__TASK REQUIREMENTS__: Continue the forum thread below on rehomed hedgehogs, starting after its final line.

======== SUPPLIED PASSAGE

I'm a first timer too that adopted a rehome hedgie in July...after many mths of research and lurking here  

it took some time for her to bond with me and she is still an ass sometimes lol but it has been a good experience all around.


----------



## Heavenly Hedgehogs (Mar 19, 2010)

I haven't seen ads in my city giving hedgehogs away but I have seen a few lately selling them fairly cheap with the reason being having no time for them. I don't get it,,,they had time in the beginning and I assume just lost interest. I have had a few rescues come to me for that reason, I am a rescue station now but have taken hedgehogs in over the yrs


----------



## lehaley (Jun 25, 2011)

Heavenly Hedgehogs said:


> I haven't seen ads in my city giving hedgehogs away but I have seen a few lately selling them fairly cheap with the reason being having no time for them. I don't get it,,,they had time in the beginning and I assume just lost interest. I have had a few rescues come to me for that reason, I am a rescue station now but have taken hedgehogs in over the yrs


I agree that most probably just lose interest. When I went to pick up Felix from his previous owner, the girl had TONS of pets in her apartment. (Felix, a cat, and a bunch of reptiles.) She asked me if I knew anyone interested in buying some turtles. I was like "Ok, SERIOUSLY?! :shock:". She definitely struck me as the type of person to buy animals on a whim and completely lose interest in them a few months later. :roll:


----------



## zorropirate (Aug 13, 2010)

I find that ALL the time too many people are looking for homes for too many little creatures. 

Ethically I don't understand, as when an animal comes into my life it is another family member, I know they depend on me and I will do for them whatever is needed to ensure they are happy and healthy. 

All of my furry/reptilian family are from others who passed them along into my care. .... :|


----------



## newfie_nurse (Apr 28, 2011)

================
======== MATERIAL SHOWN

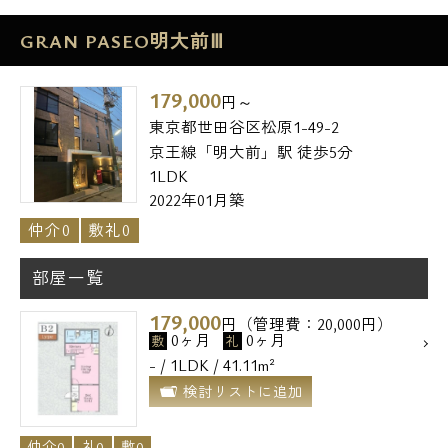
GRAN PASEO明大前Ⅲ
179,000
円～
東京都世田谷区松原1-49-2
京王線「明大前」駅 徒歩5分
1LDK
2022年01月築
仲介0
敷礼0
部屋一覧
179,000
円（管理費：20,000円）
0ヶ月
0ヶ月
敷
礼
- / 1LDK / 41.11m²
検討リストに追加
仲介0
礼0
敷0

================
======== MATERIAL SHOWN

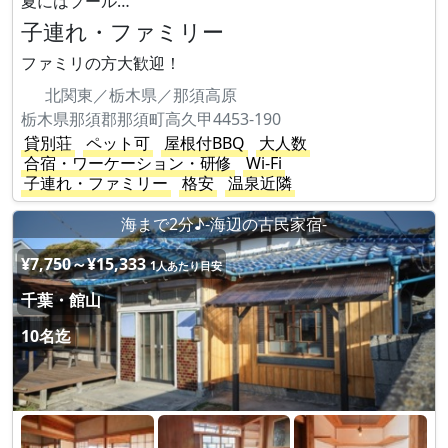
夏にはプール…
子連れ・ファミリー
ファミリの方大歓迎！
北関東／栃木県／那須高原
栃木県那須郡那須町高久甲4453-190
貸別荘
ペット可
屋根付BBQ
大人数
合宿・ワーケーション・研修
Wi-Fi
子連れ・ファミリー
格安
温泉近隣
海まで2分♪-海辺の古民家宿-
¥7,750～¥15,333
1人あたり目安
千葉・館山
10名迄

================
======== MATERIAL SHOWN

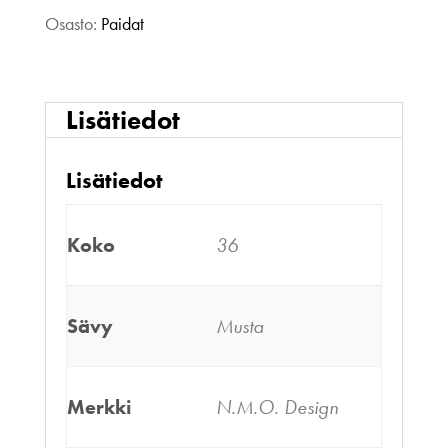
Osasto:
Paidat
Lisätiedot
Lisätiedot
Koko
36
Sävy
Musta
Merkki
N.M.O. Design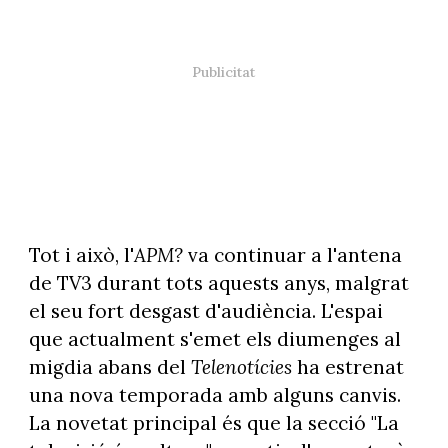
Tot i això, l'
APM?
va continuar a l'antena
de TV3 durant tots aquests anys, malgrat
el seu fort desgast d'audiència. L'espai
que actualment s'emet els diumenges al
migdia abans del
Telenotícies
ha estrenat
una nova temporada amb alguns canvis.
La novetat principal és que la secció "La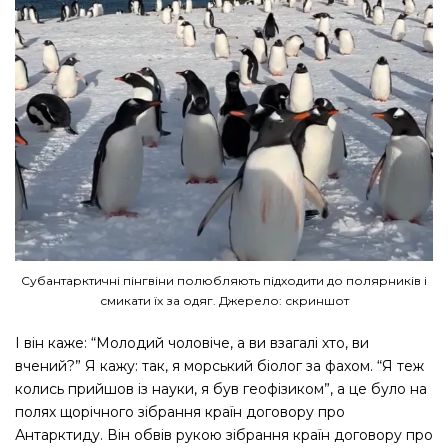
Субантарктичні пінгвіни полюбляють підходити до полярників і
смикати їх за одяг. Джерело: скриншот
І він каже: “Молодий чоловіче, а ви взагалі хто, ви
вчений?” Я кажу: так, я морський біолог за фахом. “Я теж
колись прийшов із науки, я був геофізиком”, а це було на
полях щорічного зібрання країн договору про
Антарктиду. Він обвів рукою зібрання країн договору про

================

__RESULT FOR THIS TASK__:
I placed an add on kijiji months ago for anyone wanting to know more information on hedgies before selling them or buying them. I listed a few sites where they could collect info as well a few people emailed me asking for just some general information. 

I am still in contact with one or 2 of them.. so I hope this in some way helpped. I suggest people place the same free adds in their areas . You never know it may help even on hedgie and thats worth it


----------



## OpalRaven7 (Nov 9, 2010)

In my area I have been seeing a lot of adds on craigslist for wanting to adopt hedgehogs for free. They are like "want a hedgehog, must be free" which I think is absolutely ridiculus. I mean, yes hedgehogs can be pricey, but they are just looking for a cool pet for free that they are more than likely just going to leave in a cage, feed cheap cat food and claim "Oh I have a hedgehog, how cool is that!" I even saw one add that said " I want a hedgehog for free or very cheap, MUST come with cage, food, bedding and all thing required to keep it" And they seriously think that that is going to happen, some people are just delusional. PEOPLE, DO THE RESEARCH AND MAKE THE COMMITMENT! I mean come on, people are just getting crazy these days.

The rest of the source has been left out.